[INSTRUCTIONS TO FOLLOW]: Collect every line of the records that contains the word "false". Letter case must match.

[DATA]:
'''
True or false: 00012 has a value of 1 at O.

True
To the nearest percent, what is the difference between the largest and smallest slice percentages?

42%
'''
'''
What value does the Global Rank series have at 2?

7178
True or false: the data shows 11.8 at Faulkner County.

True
'''
[EXPECTED ANSWER]:
True or false: 00012 has a value of 1 at O.
True or false: the data shows 11.8 at Faulkner County.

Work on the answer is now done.